--- START ---

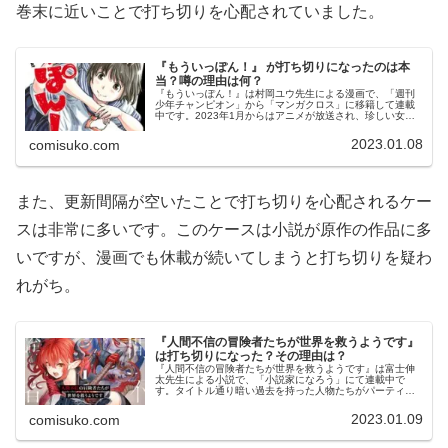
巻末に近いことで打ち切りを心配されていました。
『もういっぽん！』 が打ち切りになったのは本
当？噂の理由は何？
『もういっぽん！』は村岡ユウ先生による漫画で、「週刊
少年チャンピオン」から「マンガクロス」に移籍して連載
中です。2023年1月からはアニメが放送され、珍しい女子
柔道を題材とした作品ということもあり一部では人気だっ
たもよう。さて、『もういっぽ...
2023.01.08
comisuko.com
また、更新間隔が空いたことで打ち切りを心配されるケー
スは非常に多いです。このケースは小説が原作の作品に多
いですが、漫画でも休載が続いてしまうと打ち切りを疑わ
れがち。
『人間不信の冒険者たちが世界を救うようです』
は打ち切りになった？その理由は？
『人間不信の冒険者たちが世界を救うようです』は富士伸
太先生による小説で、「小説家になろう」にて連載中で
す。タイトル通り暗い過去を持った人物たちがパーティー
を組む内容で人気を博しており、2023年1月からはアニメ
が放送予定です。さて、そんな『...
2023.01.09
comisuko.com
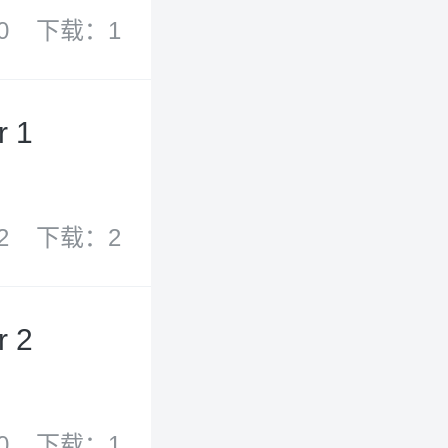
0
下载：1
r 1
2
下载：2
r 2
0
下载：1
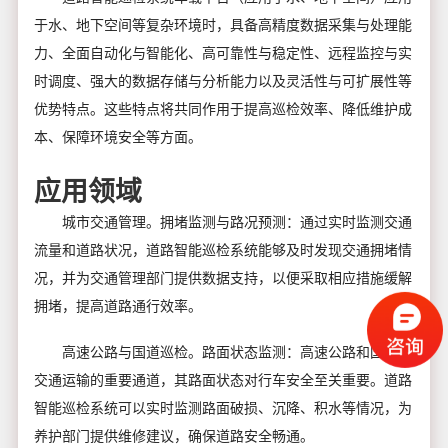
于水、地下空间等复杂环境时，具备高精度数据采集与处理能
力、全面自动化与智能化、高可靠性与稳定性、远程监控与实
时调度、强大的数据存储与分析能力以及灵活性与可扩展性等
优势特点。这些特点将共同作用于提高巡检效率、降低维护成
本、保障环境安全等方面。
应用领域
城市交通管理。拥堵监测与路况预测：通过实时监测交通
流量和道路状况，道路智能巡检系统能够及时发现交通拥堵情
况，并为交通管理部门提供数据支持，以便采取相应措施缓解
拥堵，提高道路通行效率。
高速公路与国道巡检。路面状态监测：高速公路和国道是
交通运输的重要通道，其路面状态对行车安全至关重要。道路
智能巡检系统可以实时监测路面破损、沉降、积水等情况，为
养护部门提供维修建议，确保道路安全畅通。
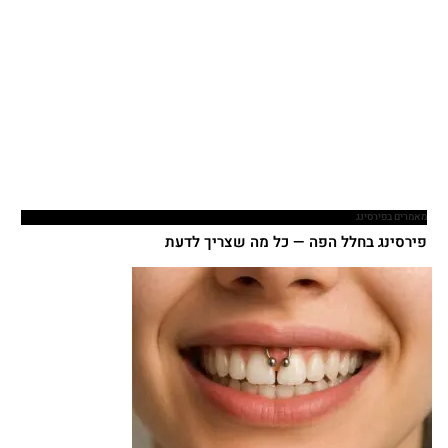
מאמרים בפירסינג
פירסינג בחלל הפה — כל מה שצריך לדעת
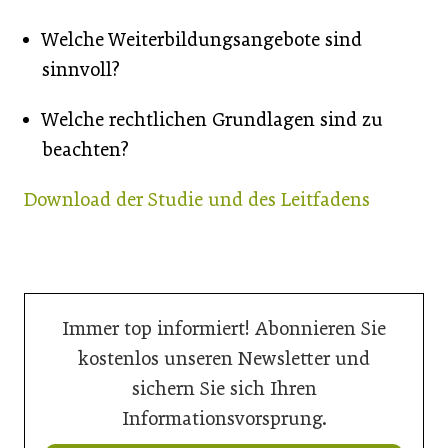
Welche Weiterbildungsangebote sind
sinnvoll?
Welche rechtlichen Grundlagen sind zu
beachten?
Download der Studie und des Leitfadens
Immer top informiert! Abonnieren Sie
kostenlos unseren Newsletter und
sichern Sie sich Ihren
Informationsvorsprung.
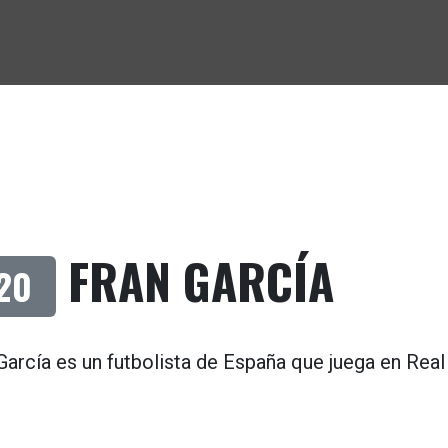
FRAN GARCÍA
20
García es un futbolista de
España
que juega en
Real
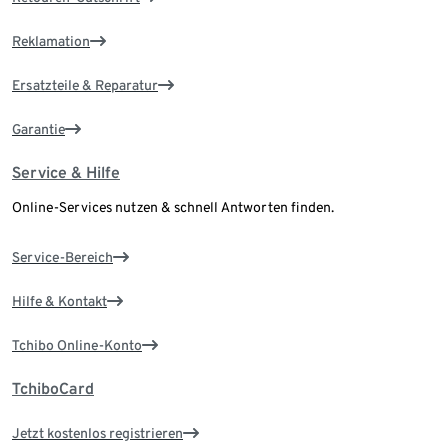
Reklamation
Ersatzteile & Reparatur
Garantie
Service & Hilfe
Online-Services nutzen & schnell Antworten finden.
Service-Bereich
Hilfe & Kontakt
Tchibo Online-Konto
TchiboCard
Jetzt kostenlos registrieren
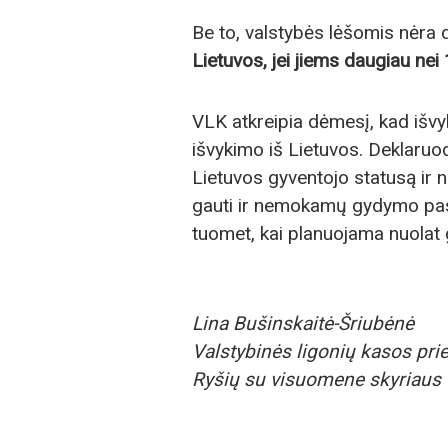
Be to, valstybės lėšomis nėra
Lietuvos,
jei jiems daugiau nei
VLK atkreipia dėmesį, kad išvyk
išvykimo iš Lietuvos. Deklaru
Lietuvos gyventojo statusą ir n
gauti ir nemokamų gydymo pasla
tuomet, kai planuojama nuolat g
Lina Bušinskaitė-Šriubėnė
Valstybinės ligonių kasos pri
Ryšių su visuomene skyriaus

--- END ---

▶ [Work instructions] Everything from the line with "que juega en" through the end of the records above, both ends included, is to be reproduced exactly, and nothing outside that span; the pictures are to be dropped.

▶ [Response to this task]
que juega en
Real
Reklamation
Ersatzteile & Reparatur
Garantie
Service & Hilfe
Online-Services nutzen & schnell Antworten finden.
Service-Bereich
Hilfe & Kontakt
Tchibo Online-Konto
TchiboCard
Jetzt kostenlos registrieren
Be to, valstybės lėšomis nėra
Lietuvos,
jei jiems daugiau nei
VLK atkreipia dėmesį, kad išvyk
išvykimo iš Lietuvos. Deklaru
Lietuvos gyventojo statusą ir n
gauti ir nemokamų gydymo pasla
tuomet, kai planuojama nuolat g
Lina Bušinskaitė-Šriubėnė
Valstybinės ligonių kasos pri
Ryšių su visuomene skyriaus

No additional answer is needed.